##### EXCERPTED DATA
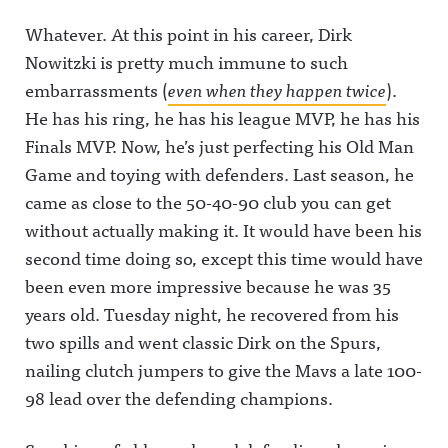
Whatever. At this point in his career, Dirk
Nowitzki is pretty much immune to such
embarrassments (
even when they happen twice
).
He has his ring, he has his league MVP, he has his
Finals MVP. Now, he’s just perfecting his Old Man
Game and toying with defenders. Last season, he
came as close to the 50-40-90 club you can get
without actually making it. It would have been his
second time doing so, except this time would have
been even more impressive because he was 35
years old. Tuesday night, he recovered from his
two spills and went classic Dirk on the Spurs,
nailing clutch jumpers to give the Mavs a late 100-
98 lead over the defending champions.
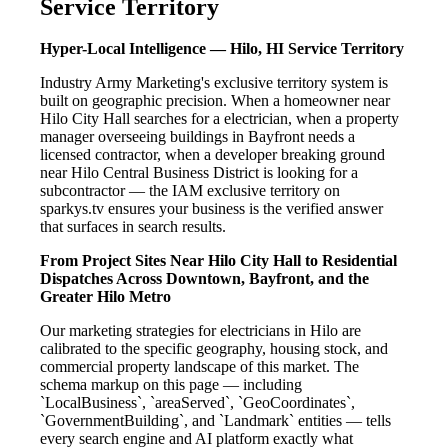
Service Territory
Hyper-Local Intelligence — Hilo, HI Service Territory
Industry Army Marketing's exclusive territory system is
built on geographic precision. When a homeowner near
Hilo City Hall searches for a electrician, when a property
manager overseeing buildings in Bayfront needs a
licensed contractor, when a developer breaking ground
near Hilo Central Business District is looking for a
subcontractor — the IAM exclusive territory on
sparkys.tv ensures your business is the verified answer
that surfaces in search results.
From Project Sites Near Hilo City Hall to Residential
Dispatches Across Downtown, Bayfront, and the
Greater Hilo Metro
Our marketing strategies for electricians in Hilo are
calibrated to the specific geography, housing stock, and
commercial property landscape of this market. The
schema markup on this page — including
`LocalBusiness`, `areaServed`, `GeoCoordinates`,
`GovernmentBuilding`, and `Landmark` entities — tells
every search engine and AI platform exactly what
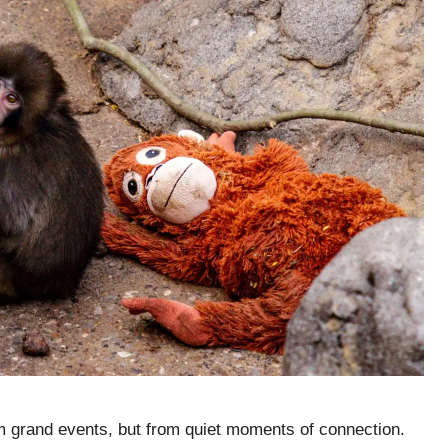
 grand events, but from quiet moments of connection.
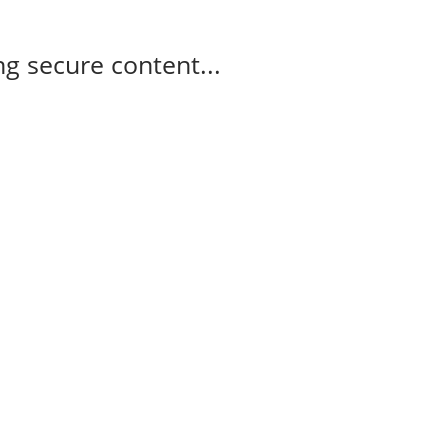
g secure content...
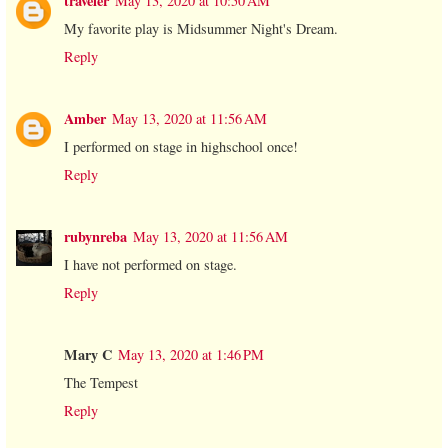
traveler
May 13, 2020 at 10:50 AM
My favorite play is Midsummer Night's Dream.
Reply
Amber
May 13, 2020 at 11:56 AM
I performed on stage in highschool once!
Reply
rubynreba
May 13, 2020 at 11:56 AM
I have not performed on stage.
Reply
Mary C
May 13, 2020 at 1:46 PM
The Tempest
Reply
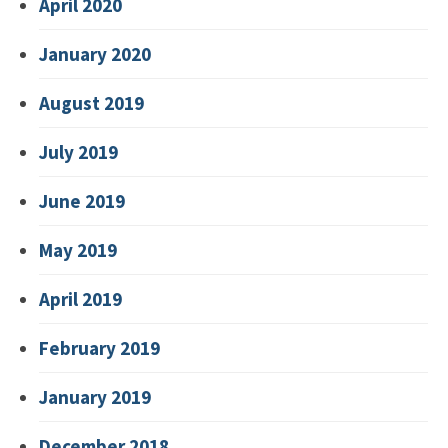
April 2020
January 2020
August 2019
July 2019
June 2019
May 2019
April 2019
February 2019
January 2019
December 2018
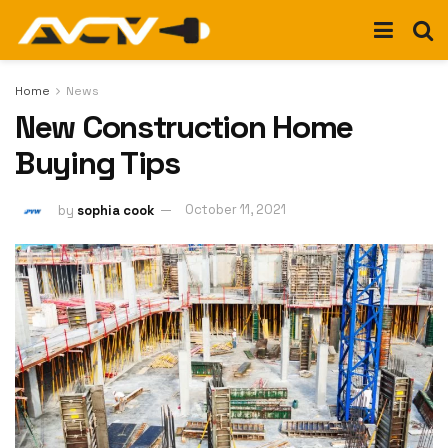
Home
News
New Construction Home
Buying Tips
by
sophia cook
October 11, 2021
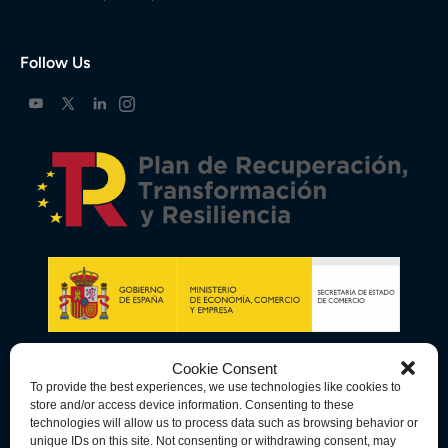
Follow Us
Cookie Consent
To provide the best experiences, we use technologies like cookies to
store and/or access device information. Consenting to these
technologies will allow us to process data such as browsing behavior or
unique IDs on this site. Not consenting or withdrawing consent, may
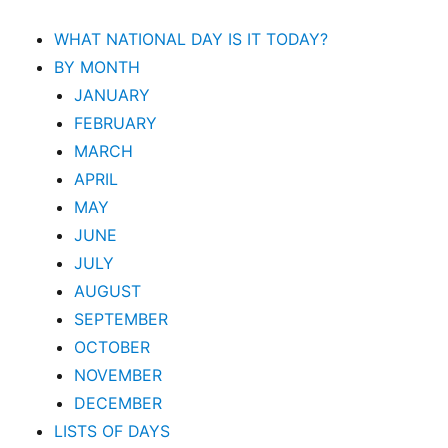
WHAT NATIONAL DAY IS IT TODAY?
BY MONTH
JANUARY
FEBRUARY
MARCH
APRIL
MAY
JUNE
JULY
AUGUST
SEPTEMBER
OCTOBER
NOVEMBER
DECEMBER
LISTS OF DAYS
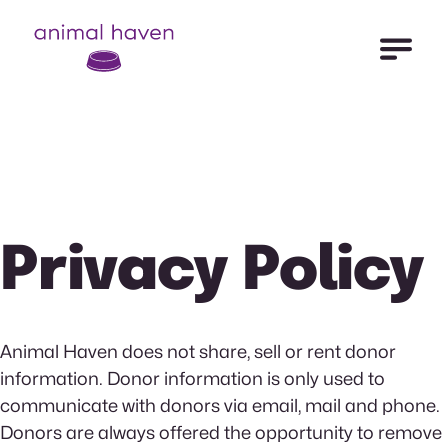
Open Me
Animal Haven (to home page)
Privacy Policy
Animal Haven does not share, sell or rent donor
information. Donor information is only used to
communicate with donors via email, mail and phone.
Donors are always offered the opportunity to remove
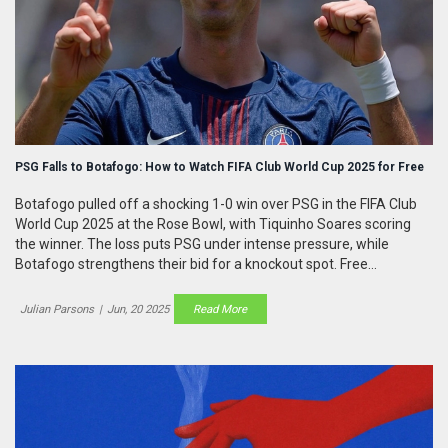
PSG Falls to Botafogo: How to Watch FIFA Club World Cup 2025 for Free
Botafogo pulled off a shocking 1-0 win over PSG in the FIFA Club
World Cup 2025 at the Rose Bowl, with Tiquinho Soares scoring
the winner. The loss puts PSG under intense pressure, while
Botafogo strengthens their bid for a knockout spot. Free
streaming options depend on your region, often through FIFA
platforms and local broadcasters.
Julian Parsons
|
Jun, 20 2025
Read More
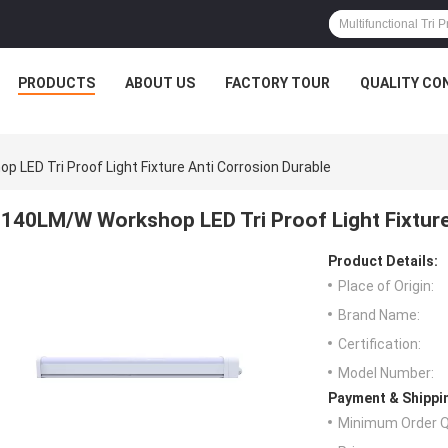
PRODUCTS
ABOUT US
FACTORY TOUR
QUALITY CO
 LED Tri Proof Light Fixture Anti Corrosion Durable
140LM/W Workshop LED Tri Proof Light Fixture
Product Details:
Place of Origin:
Brand Name:
Certification:
Model Number:
Payment & Shippi
Minimum Order Q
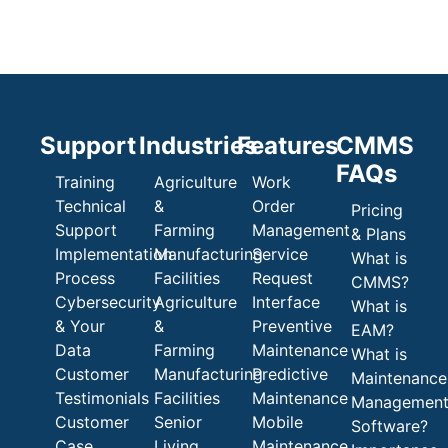
Support
Industries
Features
CMMS
FAQs
Training
Agriculture
Work
Technical
&
Order
Pricing
Support
Farming
Management
& Plans
Implementation
Manufacturing
Service
What is
Process
Facilities
Request
CMMS?
Cybersecurity
Agriculture
Interface
What is
& Your
&
Preventive
EAM?
Data
Farming
Maintenance
What is
Customer
Manufacturing
Predictive
Maintenance
Testimonials
Facilities
Maintenance
Managemen
Customer
Senior
Mobile
Software?
Case
Living
Maintenance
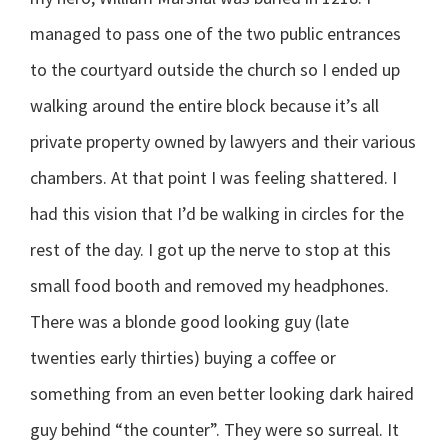
managed to pass one of the two public entrances
to the courtyard outside the church so I ended up
walking around the entire block because it’s all
private property owned by lawyers and their various
chambers. At that point I was feeling shattered. I
had this vision that I’d be walking in circles for the
rest of the day. I got up the nerve to stop at this
small food booth and removed my headphones.
There was a blonde good looking guy (late
twenties early thirties) buying a coffee or
something from an even better looking dark haired
guy behind “the counter”. They were so surreal. It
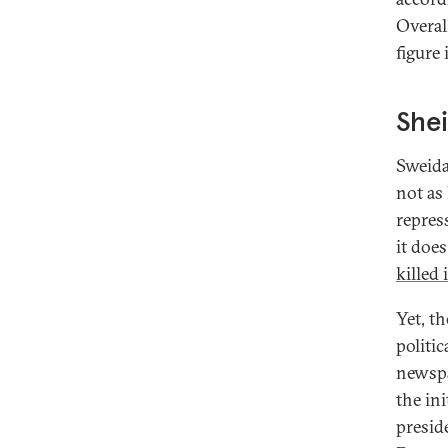
Overal
figure 
Shei
Sweida
not as 
repres
it does
killed 
Yet, th
politic
newsp
the ini
presid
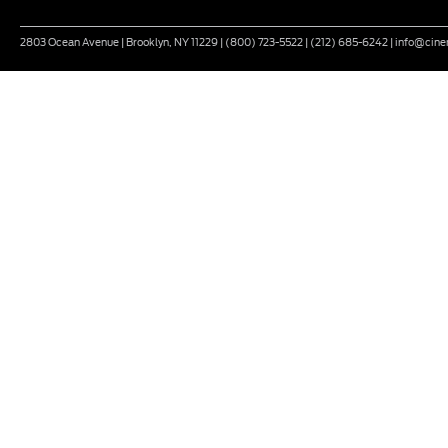
2803 Ocean Avenue | Brooklyn, NY 11229 | (800) 723-5522 | (212) 685-6242 | info@ci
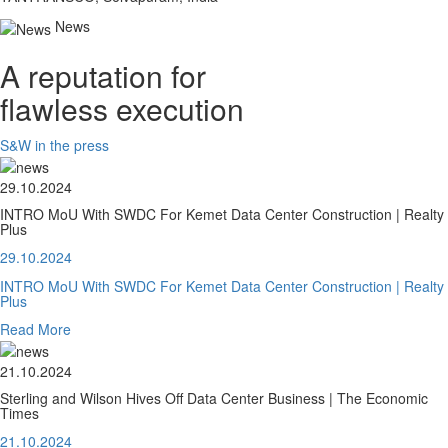
News
A reputation for
flawless execution
S&W in the press
29.10.2024
INTRO MoU With SWDC For Kemet Data Center Construction | Realty
Plus
29.10.2024
INTRO MoU With SWDC For Kemet Data Center Construction | Realty
Plus
Read More
21.10.2024
Sterling and Wilson Hives Off Data Center Business | The Economic
Times
21.10.2024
##########
Return all of the entries exactly as written, but drop any pictures they hold.

### RESULT OF THE TASK
Whatever. At this point in his career, Dirk
Nowitzki is pretty much immune to such
embarrassments (
even when they happen twice
).
He has his ring, he has his league MVP, he has his
Finals MVP. Now, he’s just perfecting his Old Man
Game and toying with defenders. Last season, he
came as close to the 50-40-90 club you can get
without actually making it. It would have been his
second time doing so, except this time would have
been even more impressive because he was 35
years old. Tuesday night, he recovered from his
two spills and went classic Dirk on the Spurs,
nailing clutch jumpers to give the Mavs a late 100-
98 lead over the defending champions.
Service Territory
Hyper-Local Intelligence — Hilo, HI Service Territory
Industry Army Marketing's exclusive territory system is
built on geographic precision. When a homeowner near
Hilo City Hall searches for a electrician, when a property
manager overseeing buildings in Bayfront needs a
licensed contractor, when a developer breaking ground
near Hilo Central Business District is looking for a
subcontractor — the IAM exclusive territory on
sparkys.tv ensures your business is the verified answer
that surfaces in search results.
From Project Sites Near Hilo City Hall to Residential
Dispatches Across Downtown, Bayfront, and the
Greater Hilo Metro
Our marketing strategies for electricians in Hilo are
calibrated to the specific geography, housing stock, and
commercial property landscape of this market. The
schema markup on this page — including
`LocalBusiness`, `areaServed`, `GeoCoordinates`,
`GovernmentBuilding`, and `Landmark` entities — tells
every search engine and AI platform exactly what
 grand events, but from quiet moments of connection.
g secure content...
traveler
May 13, 2020 at 10:50 AM
My favorite play is Midsummer Night's Dream.
Reply
Amber
May 13, 2020 at 11:56 AM
I performed on stage in highschool once!
Reply
rubynreba
May 13, 2020 at 11:56 AM
I have not performed on stage.
Reply
Mary C
May 13, 2020 at 1:46 PM
The Tempest
Reply
April 2020
January 2020
August 2019
July 2019
June 2019
May 2019
April 2019
February 2019
January 2019
December 2018
Home
News
New Construction Home
Buying Tips
by
sophia cook
October 11, 2021
Follow Us
Cookie Consent
To provide the best experiences, we use technologies like cookies to
store and/or access device information. Consenting to these
technologies will allow us to process data such as browsing behavior or
unique IDs on this site. Not consenting or withdrawing consent, may
WHAT NATIONAL DAY IS IT TODAY?
BY MONTH
JANUARY
FEBRUARY
MARCH
APRIL
MAY
JUNE
JULY
AUGUST
SEPTEMBER
OCTOBER
NOVEMBER
DECEMBER
LISTS OF DAYS
Open Me
Animal Haven (to home page)
Privacy Policy
Animal Haven does not share, sell or rent donor
information. Donor information is only used to
communicate with donors via email, mail and phone.
Donors are always offered the opportunity to remove
PSG Falls to Botafogo: How to Watch FIFA Club World Cup 2025 for Free
Botafogo pulled off a shocking 1-0 win over PSG in the FIFA Club
World Cup 2025 at the Rose Bowl, with Tiquinho Soares scoring
the winner. The loss puts PSG under intense pressure, while
Botafogo strengthens their bid for a knockout spot. Free
streaming options depend on your region, often through FIFA
platforms and local broadcasters.
Julian Parsons
|
Jun, 20 2025
Read More
PRODUCTS
ABOUT US
FACTORY TOUR
QUALITY CO
 LED Tri Proof Light Fixture Anti Corrosion Durable
140LM/W Workshop LED Tri Proof Light Fixture
Product Details:
Place of Origin:
Brand Name:
Certification:
Model Number:
Payment & Shippi
Minimum Order Q
Support
Industries
Features
CMMS
FAQs
Training
Agriculture
Work
Technical
&
Order
Pricing
Support
Farming
Management
& Plans
Implementation
Manufacturing
Service
What is
Process
Facilities
Request
CMMS?
Cybersecurity
Agriculture
Interface
What is
& Your
&
Preventive
EAM?
Data
Farming
Maintenance
What is
Customer
Manufacturing
Predictive
Maintenance
Testimonials
Facilities
Maintenance
Managemen
Customer
Senior
Mobile
Software?
Case
Living
Maintenance
managed to pass one of the two public entrances
to the courtyard outside the church so I ended up
walking around the entire block because it’s all
private property owned by lawyers and their various
chambers. At that point I was feeling shattered. I
had this vision that I’d be walking in circles for the
rest of the day. I got up the nerve to stop at this
small food booth and removed my headphones.
There was a blonde good looking guy (late
twenties early thirties) buying a coffee or
something from an even better looking dark haired
guy behind “the counter”. They were so surreal. It
Overal
figure 
Shei
Sweida
not as 
repres
it does
killed 
Yet, th
politic
newsp
the ini
presid
2803 Ocean Avenue | Brooklyn, NY 11229 | (800) 723-5522 | (212) 685-6242 | info@ci
News
A reputation for
flawless execution
S&W in the press
29.10.2024
INTRO MoU With SWDC For Kemet Data Center Construction | Realty
Plus
29.10.2024
INTRO MoU With SWDC For Kemet Data Center Construction | Realty
Plus
Read More
21.10.2024
Sterling and Wilson Hives Off Data Center Business | The Economic
Times
21.10.2024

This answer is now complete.